Circuit design data:
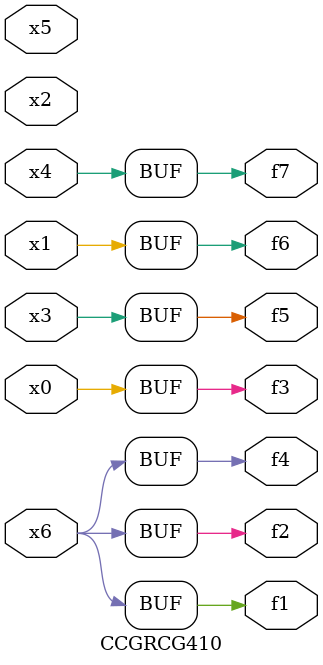
<source format=v>
module CCGRCG410(
	input x0, x1, x2, x3, x4, x5, x6,
	output f1, f2, f3, f4, f5, f6, f7
);
	assign f1 = x6;
	assign f2 = x6;
	assign f3 = x0;
	assign f4 = x6;
	assign f5 = x3;
	assign f6 = x1;
	assign f7 = x4;
endmodule

</source>
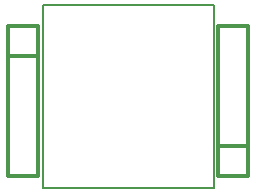
<source format=gto>
G04 (created by PCBNEW (2013-june-11)-stable) date Sat 02 Aug 2014 12:41:53 PM PDT*
%MOIN*%
G04 Gerber Fmt 3.4, Leading zero omitted, Abs format*
%FSLAX34Y34*%
G01*
G70*
G90*
G04 APERTURE LIST*
%ADD10C,0.00590551*%
%ADD11C,0.012*%
G04 APERTURE END LIST*
G54D10*
X112363Y-40310D02*
X112324Y-40310D01*
X112324Y-40310D02*
X112284Y-40310D01*
X112324Y-46412D02*
X112363Y-46412D01*
X106654Y-46412D02*
X106694Y-46412D01*
X106654Y-40310D02*
X106694Y-40310D01*
X112205Y-40310D02*
X112324Y-40310D01*
X112363Y-46412D02*
X112363Y-40310D01*
X106694Y-40310D02*
X112205Y-40310D01*
X106654Y-46412D02*
X106654Y-40310D01*
X112324Y-46412D02*
X106694Y-46412D01*
G54D11*
X105500Y-41000D02*
X106500Y-41000D01*
X106500Y-41000D02*
X106500Y-46000D01*
X106500Y-46000D02*
X105500Y-46000D01*
X105500Y-46000D02*
X105500Y-41000D01*
X105500Y-42000D02*
X106500Y-42000D01*
X113500Y-46000D02*
X112500Y-46000D01*
X112500Y-46000D02*
X112500Y-41000D01*
X112500Y-41000D02*
X113500Y-41000D01*
X113500Y-41000D02*
X113500Y-46000D01*
X113500Y-45000D02*
X112500Y-45000D01*
M02*

</source>
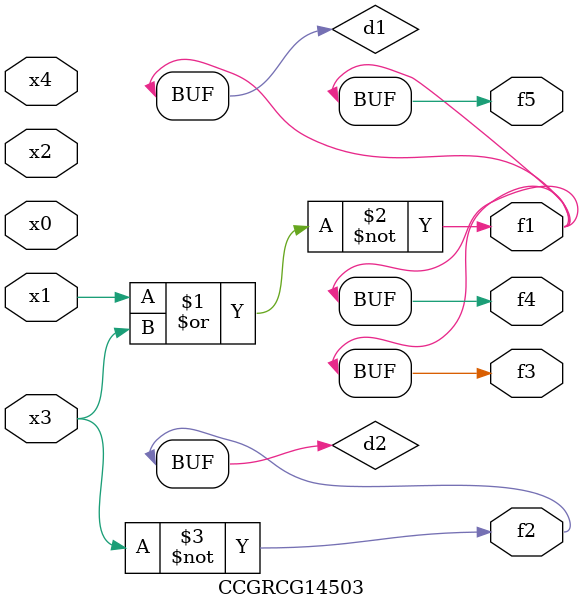
<source format=v>
module CCGRCG14503(
	input x0, x1, x2, x3, x4,
	output f1, f2, f3, f4, f5
);

	wire d1, d2;

	nor (d1, x1, x3);
	not (d2, x3);
	assign f1 = d1;
	assign f2 = d2;
	assign f3 = d1;
	assign f4 = d1;
	assign f5 = d1;
endmodule

</source>
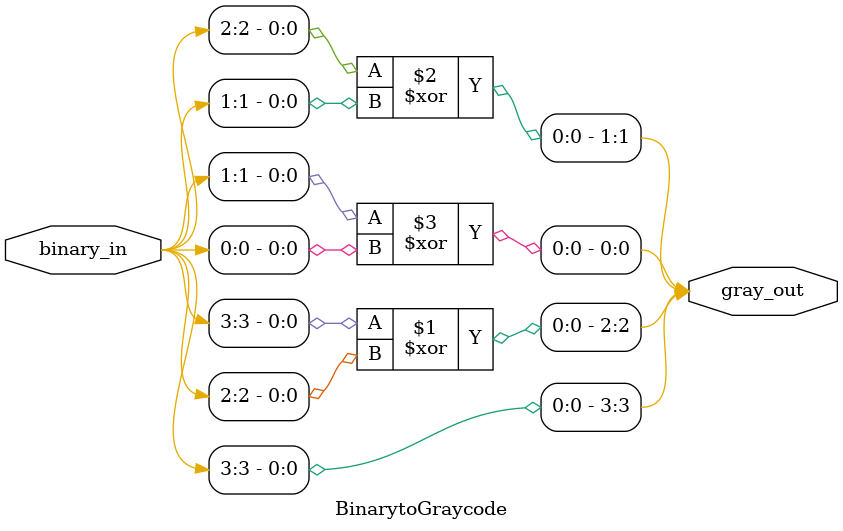
<source format=v>
`timescale 1ns / 1ps

module BinarytoGraycode(
    input [3:0] binary_in,
    output [3:0] gray_out
    );
    
    buf buf1(gray_out[3], binary_in[3]);
    xor xor1(gray_out[2], binary_in[3], binary_in[2]),
        xor2(gray_out[1], binary_in[2], binary_in[1]),
	    xor3(gray_out[0], binary_in[1], binary_in[0]);
	    
endmodule

</source>
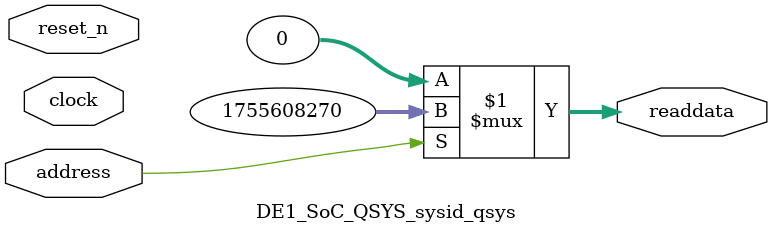
<source format=v>



// synthesis translate_off
`timescale 1ns / 1ps
// synthesis translate_on

// turn off superfluous verilog processor warnings 
// altera message_level Level1 
// altera message_off 10034 10035 10036 10037 10230 10240 10030 

module DE1_SoC_QSYS_sysid_qsys (
               // inputs:
                address,
                clock,
                reset_n,

               // outputs:
                readdata
             )
;

  output  [ 31: 0] readdata;
  input            address;
  input            clock;
  input            reset_n;

  wire    [ 31: 0] readdata;
  //control_slave, which is an e_avalon_slave
  assign readdata = address ? 1755608270 : 0;

endmodule



</source>
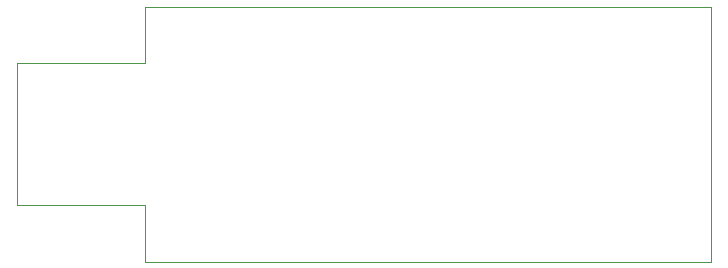
<source format=gko>
G75*
G70*
%OFA0B0*%
%FSLAX24Y24*%
%IPPOS*%
%LPD*%
%AMOC8*
5,1,8,0,0,1.08239X$1,22.5*
%
%ADD10C,0.0000*%
D10*
X004357Y000103D02*
X004357Y001978D01*
X000107Y001978D01*
X000107Y006728D01*
X004357Y006728D01*
X004357Y008603D01*
X023227Y008603D01*
X023227Y000103D01*
X004357Y000103D01*
M02*

</source>
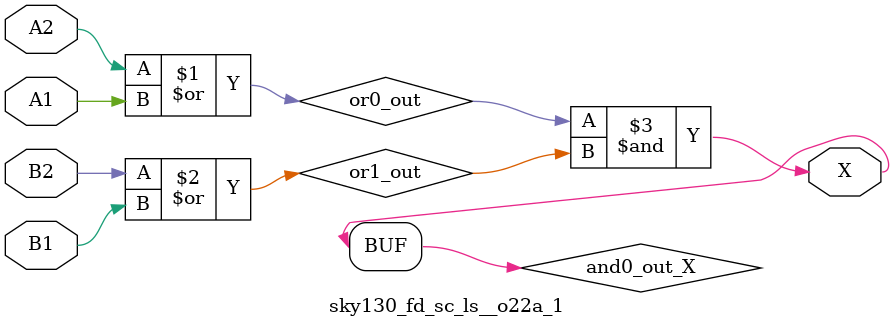
<source format=v>
/*
 * Copyright 2020 The SkyWater PDK Authors
 *
 * Licensed under the Apache License, Version 2.0 (the "License");
 * you may not use this file except in compliance with the License.
 * You may obtain a copy of the License at
 *
 *     https://www.apache.org/licenses/LICENSE-2.0
 *
 * Unless required by applicable law or agreed to in writing, software
 * distributed under the License is distributed on an "AS IS" BASIS,
 * WITHOUT WARRANTIES OR CONDITIONS OF ANY KIND, either express or implied.
 * See the License for the specific language governing permissions and
 * limitations under the License.
 *
 * SPDX-License-Identifier: Apache-2.0
*/


`ifndef SKY130_FD_SC_LS__O22A_1_FUNCTIONAL_V
`define SKY130_FD_SC_LS__O22A_1_FUNCTIONAL_V

/**
 * o22a: 2-input OR into both inputs of 2-input AND.
 *
 *       X = ((A1 | A2) & (B1 | B2))
 *
 * Verilog simulation functional model.
 */

`timescale 1ns / 1ps
`default_nettype none

`celldefine
module sky130_fd_sc_ls__o22a_1 (
    X ,
    A1,
    A2,
    B1,
    B2
);

    // Module ports
    output X ;
    input  A1;
    input  A2;
    input  B1;
    input  B2;

    // Local signals
    wire or0_out   ;
    wire or1_out   ;
    wire and0_out_X;

    //  Name  Output      Other arguments
    or  or0  (or0_out   , A2, A1          );
    or  or1  (or1_out   , B2, B1          );
    and and0 (and0_out_X, or0_out, or1_out);
    buf buf0 (X         , and0_out_X      );

endmodule
`endcelldefine

`default_nettype wire
`endif  // SKY130_FD_SC_LS__O22A_1_FUNCTIONAL_V

</source>
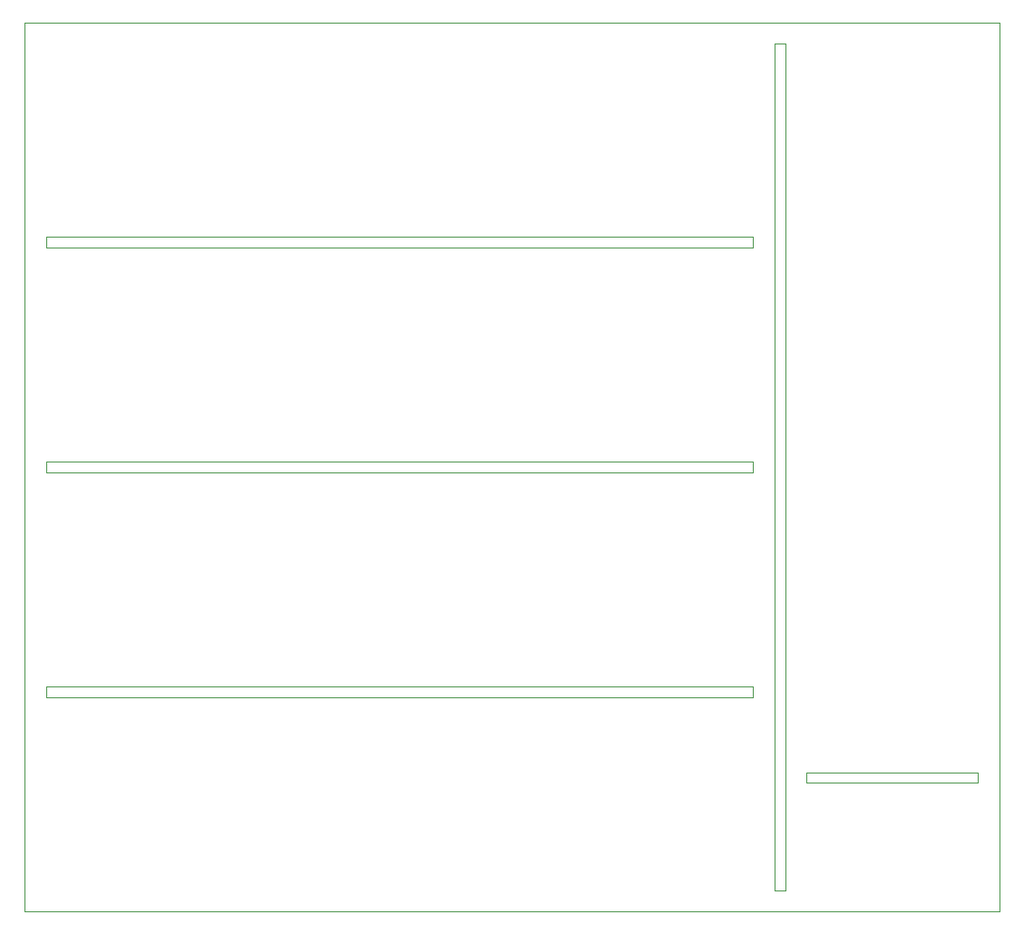
<source format=gbr>
%TF.GenerationSoftware,KiCad,Pcbnew,(5.1.9)-1*%
%TF.CreationDate,2021-03-18T16:40:49+01:00*%
%TF.ProjectId,DOORSENSOR,444f4f52-5345-44e5-934f-522e6b696361,rev?*%
%TF.SameCoordinates,Original*%
%TF.FileFunction,Profile,NP*%
%FSLAX46Y46*%
G04 Gerber Fmt 4.6, Leading zero omitted, Abs format (unit mm)*
G04 Created by KiCad (PCBNEW (5.1.9)-1) date 2021-03-18 16:40:49*
%MOMM*%
%LPD*%
G01*
G04 APERTURE LIST*
%TA.AperFunction,Profile*%
%ADD10C,0.050000*%
%TD*%
G04 APERTURE END LIST*
D10*
X158000000Y-124000000D02*
X158000000Y-123000000D01*
X142000000Y-124000000D02*
X158000000Y-124000000D01*
X142000000Y-123000000D02*
X142000000Y-124000000D01*
X158000000Y-123000000D02*
X142000000Y-123000000D01*
X71000000Y-116000000D02*
X71000000Y-115000000D01*
X71000000Y-94000000D02*
X137000000Y-94000000D01*
X137000000Y-116000000D02*
X71000000Y-116000000D01*
X137000000Y-115000000D02*
X137000000Y-116000000D01*
X71000000Y-115000000D02*
X137000000Y-115000000D01*
X71000000Y-95000000D02*
X71000000Y-94000000D01*
X137000000Y-95000000D02*
X71000000Y-95000000D01*
X137000000Y-94000000D02*
X137000000Y-95000000D01*
X137000000Y-74000000D02*
X71000000Y-74000000D01*
X137000000Y-73000000D02*
X137000000Y-74000000D01*
X71000000Y-73000000D02*
X137000000Y-73000000D01*
X139000000Y-134000000D02*
X139000000Y-55000000D01*
X140000000Y-134000000D02*
X139000000Y-134000000D01*
X140000000Y-55000000D02*
X140000000Y-134000000D01*
X139000000Y-55000000D02*
X140000000Y-55000000D01*
X71000000Y-73000000D02*
X71000000Y-74000000D01*
X160000000Y-136000000D02*
X69000000Y-136000000D01*
X160000000Y-53000000D02*
X160000000Y-136000000D01*
X69000000Y-53000000D02*
X69000000Y-136000000D01*
X69000000Y-53000000D02*
X160000000Y-53000000D01*
M02*

</source>
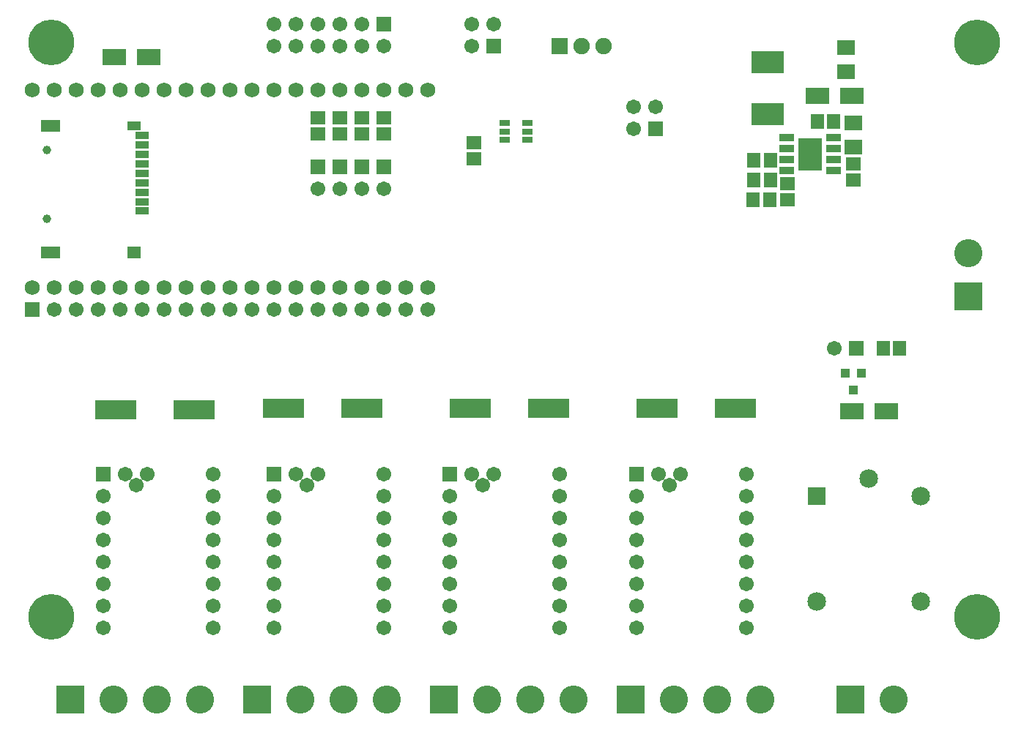
<source format=gbr>
G04 DipTrace 3.3.1.3*
G04 TopMask.gbr*
%MOIN*%
G04 #@! TF.FileFunction,Soldermask,Top*
G04 #@! TF.Part,Single*
%ADD57C,0.03937*%
%ADD70R,0.051339X0.031654*%
%ADD72R,0.111181X0.14622*%
%ADD74R,0.071024X0.032047*%
%ADD76C,0.067031*%
%ADD78R,0.067031X0.067031*%
%ADD80C,0.068031*%
%ADD82R,0.067087X0.059213*%
%ADD84R,0.039528X0.043465*%
%ADD86C,0.208031*%
%ADD88R,0.145827X0.100551*%
%ADD90R,0.084803X0.084803*%
%ADD92C,0.084803*%
%ADD94R,0.06315X0.039528*%
%ADD96R,0.06315X0.055276*%
%ADD98R,0.086772X0.055276*%
%ADD100R,0.059213X0.035591*%
%ADD102C,0.074961*%
%ADD104R,0.074961X0.074961*%
%ADD106C,0.067087*%
%ADD108R,0.067087X0.067087*%
%ADD110C,0.128031*%
%ADD112R,0.128031X0.128031*%
%ADD114R,0.106457X0.074961*%
%ADD116R,0.078898X0.071024*%
%ADD118R,0.059213X0.067087*%
%ADD120R,0.185197X0.090709*%
%FSLAX26Y26*%
G04*
G70*
G90*
G75*
G01*
G04 TopMask*
%LPD*%
D120*
X1181102Y1889764D3*
X826772D3*
X1943701Y1893701D3*
X1589370D3*
X2793701D3*
X2439370D3*
X3643701D3*
X3289370D3*
D118*
X4018701Y3201701D3*
X4093504D3*
D116*
X4180701Y3194701D3*
Y3084465D3*
X4147467Y3427722D3*
Y3537958D3*
D118*
X3803701Y3025701D3*
X3728898D3*
D114*
X818701Y3493701D3*
X976181D3*
X4018701Y3318701D3*
X4176181D3*
X4331201Y1881201D3*
X4173720D3*
D112*
X4706201Y2406201D3*
D110*
Y2603051D3*
D108*
X2543701Y3543701D3*
D106*
X2443701D3*
X2543701Y3643701D3*
X2443701D3*
D108*
X443701Y2343701D3*
D106*
X543701D3*
X643701D3*
X743701D3*
X843701D3*
X943701D3*
X1043701D3*
X1143701D3*
X1243701D3*
X1343701D3*
X1443701D3*
X1543701D3*
X1643701D3*
X1743701D3*
X1843701D3*
X1943701D3*
X2043701D3*
X2143701D3*
X2243701D3*
D108*
X2043701Y3643701D3*
D106*
Y3543701D3*
X1943701Y3643701D3*
Y3543701D3*
X1843701Y3643701D3*
Y3543701D3*
X1743701Y3643701D3*
Y3543701D3*
X1643701Y3643701D3*
Y3543701D3*
X1543701Y3643701D3*
Y3543701D3*
D104*
X2843701D3*
D102*
X2943701D3*
X3043701D3*
D100*
X943701Y2793701D3*
Y2837008D3*
Y2880315D3*
Y2923622D3*
Y2966929D3*
Y3010236D3*
Y3053543D3*
Y3096850D3*
Y3140157D3*
D98*
X528346Y2605512D3*
D96*
X910236D3*
D94*
Y3183465D3*
D98*
X528346D3*
D57*
X512598Y3072835D3*
Y2757874D3*
D108*
X2043701Y2993701D3*
D106*
Y2893701D3*
D108*
X1943701Y2993701D3*
D106*
Y2893701D3*
D108*
X1843701Y2993701D3*
D106*
Y2893701D3*
D108*
X1743701Y2993701D3*
D106*
Y2893701D3*
D108*
X4193701Y2168701D3*
D106*
X4093701D3*
D92*
X4251969Y1574803D3*
D90*
X4015748Y1496063D3*
D92*
X4488189D3*
X4015748Y1015748D3*
X4488189D3*
D88*
X3791255Y3233992D3*
Y3472181D3*
D86*
X531496Y944882D3*
X4744094Y3562992D3*
X531496D3*
X4744094Y944882D3*
D84*
X4218701Y2056201D3*
X4143898D3*
X4181299Y1977461D3*
D82*
X2456201Y3106201D3*
Y3031398D3*
X2043701Y3143701D3*
Y3218504D3*
X1943701Y3143701D3*
Y3218504D3*
X1843701Y3143701D3*
Y3218504D3*
D118*
X4318701Y2168701D3*
X4393504D3*
D82*
X1743701Y3143701D3*
Y3218504D3*
X3881701Y2843701D3*
Y2918504D3*
D118*
X3725701Y2843701D3*
X3800504D3*
D82*
X4180701Y2934701D3*
Y3009504D3*
D118*
X3803701Y2934701D3*
X3728898D3*
D112*
X4168701Y568701D3*
D110*
X4365551D3*
D112*
X618701D3*
D110*
X815551D3*
X1012402D3*
X1209252D3*
D112*
X1468701D3*
D110*
X1665551D3*
X1862402D3*
X2059252D3*
D112*
X2318701D3*
D110*
X2515551D3*
X2712402D3*
X2909252D3*
D112*
X3168701D3*
D110*
X3365551D3*
X3562402D3*
X3759252D3*
D80*
X443701Y3343701D3*
X543701D3*
X643701D3*
X743701D3*
X843701D3*
X943701D3*
X1043701D3*
X1143701D3*
X1243701D3*
X1343701D3*
X1443701D3*
X1543701D3*
X1643701D3*
X1743701D3*
X1843701D3*
X1943701D3*
X2043701D3*
X2143701D3*
X2243701D3*
X443701Y2443701D3*
X543701D3*
X643701D3*
X743701D3*
X843701D3*
X943701D3*
X1043701D3*
X1143701D3*
X1243701D3*
X1343701D3*
X1443701D3*
X1543701D3*
X1643701D3*
X1743701D3*
X1843701D3*
X1943701D3*
X2043701D3*
X2143701D3*
X2243701D3*
D78*
X768701Y1593701D3*
D76*
Y1493701D3*
Y1393701D3*
Y1293701D3*
Y1193701D3*
Y1093701D3*
Y993701D3*
Y893701D3*
X1268701D3*
Y993701D3*
Y1093701D3*
Y1193701D3*
Y1293701D3*
Y1393701D3*
Y1493701D3*
Y1593701D3*
X868701D3*
X918701Y1543701D3*
X968701Y1593701D3*
D78*
X1543701D3*
D76*
Y1493701D3*
Y1393701D3*
Y1293701D3*
Y1193701D3*
Y1093701D3*
Y993701D3*
Y893701D3*
X2043701D3*
Y993701D3*
Y1093701D3*
Y1193701D3*
Y1293701D3*
Y1393701D3*
Y1493701D3*
Y1593701D3*
X1643701D3*
X1693701Y1543701D3*
X1743701Y1593701D3*
D78*
X2343701D3*
D76*
Y1493701D3*
Y1393701D3*
Y1293701D3*
Y1193701D3*
Y1093701D3*
Y993701D3*
Y893701D3*
X2843701D3*
Y993701D3*
Y1093701D3*
Y1193701D3*
Y1293701D3*
Y1393701D3*
Y1493701D3*
Y1593701D3*
X2443701D3*
X2493701Y1543701D3*
X2543701Y1593701D3*
D78*
X3193701D3*
D76*
Y1493701D3*
Y1393701D3*
Y1293701D3*
Y1193701D3*
Y1093701D3*
Y993701D3*
Y893701D3*
X3693701D3*
Y993701D3*
Y1093701D3*
Y1193701D3*
Y1293701D3*
Y1393701D3*
Y1493701D3*
Y1593701D3*
X3293701D3*
X3343701Y1543701D3*
X3393701Y1593701D3*
D74*
X3878745Y3127753D3*
Y3077753D3*
Y3027753D3*
Y2977753D3*
X4091344D3*
Y3027753D3*
Y3077753D3*
Y3127753D3*
D72*
X3985045Y3052753D3*
D70*
X2593701Y3193701D3*
Y3156299D3*
Y3118898D3*
X2700000D3*
Y3156299D3*
Y3193701D3*
D108*
X3281201Y3168701D3*
D106*
X3181201D3*
X3281201Y3268701D3*
X3181201D3*
M02*

</source>
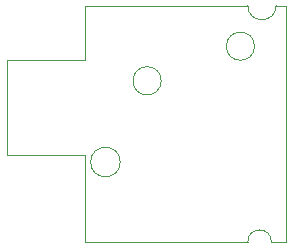
<source format=gbr>
G04 #@! TF.GenerationSoftware,KiCad,Pcbnew,(5.1.5)-3*
G04 #@! TF.CreationDate,2020-06-28T02:30:20+02:00*
G04 #@! TF.ProjectId,XenoGCFlex,58656e6f-4743-4466-9c65-782e6b696361,rev?*
G04 #@! TF.SameCoordinates,Original*
G04 #@! TF.FileFunction,Profile,NP*
%FSLAX46Y46*%
G04 Gerber Fmt 4.6, Leading zero omitted, Abs format (unit mm)*
G04 Created by KiCad (PCBNEW (5.1.5)-3) date 2020-06-28 02:30:20*
%MOMM*%
%LPD*%
G04 APERTURE LIST*
%ADD10C,0.050000*%
%ADD11C,0.120000*%
G04 APERTURE END LIST*
D10*
X154656940Y-80180180D02*
X155856940Y-80180180D01*
X152656940Y-80180180D02*
G75*
G02X154656940Y-80180180I1000000J0D01*
G01*
X155856940Y-60180220D02*
X155056840Y-60180220D01*
X155056840Y-60180220D02*
G75*
G02X152656840Y-60180220I-1200000J0D01*
G01*
X141854280Y-73429160D02*
G75*
G03X141854280Y-73429160I-1250000J0D01*
G01*
D11*
X145323560Y-66550540D02*
G75*
G03X145323560Y-66550540I-1191791J0D01*
G01*
X153226031Y-63624460D02*
G75*
G03X153226031Y-63624460I-1191791J0D01*
G01*
D10*
X138856720Y-72848240D02*
X138857000Y-80180180D01*
X138856720Y-72848240D02*
X132294120Y-72848240D01*
X132294120Y-64829460D02*
X132294120Y-72848240D01*
X138856720Y-64829460D02*
X132294120Y-64829460D01*
X152656840Y-60180220D02*
X138857000Y-60180220D01*
X155856940Y-60180220D02*
X155856940Y-80180180D01*
X138857000Y-60180220D02*
X138856720Y-64829460D01*
X152656940Y-80180180D02*
X138857000Y-80180180D01*
M02*

</source>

### Aim of the exercise
Scan the records above for the string "readdata", then report every line that contains it.

### Task response
                readdata
  output  [ 31: 0] readdata;
  wire    [ 31: 0] readdata;
  assign readdata = address ? 1755608270 : 0;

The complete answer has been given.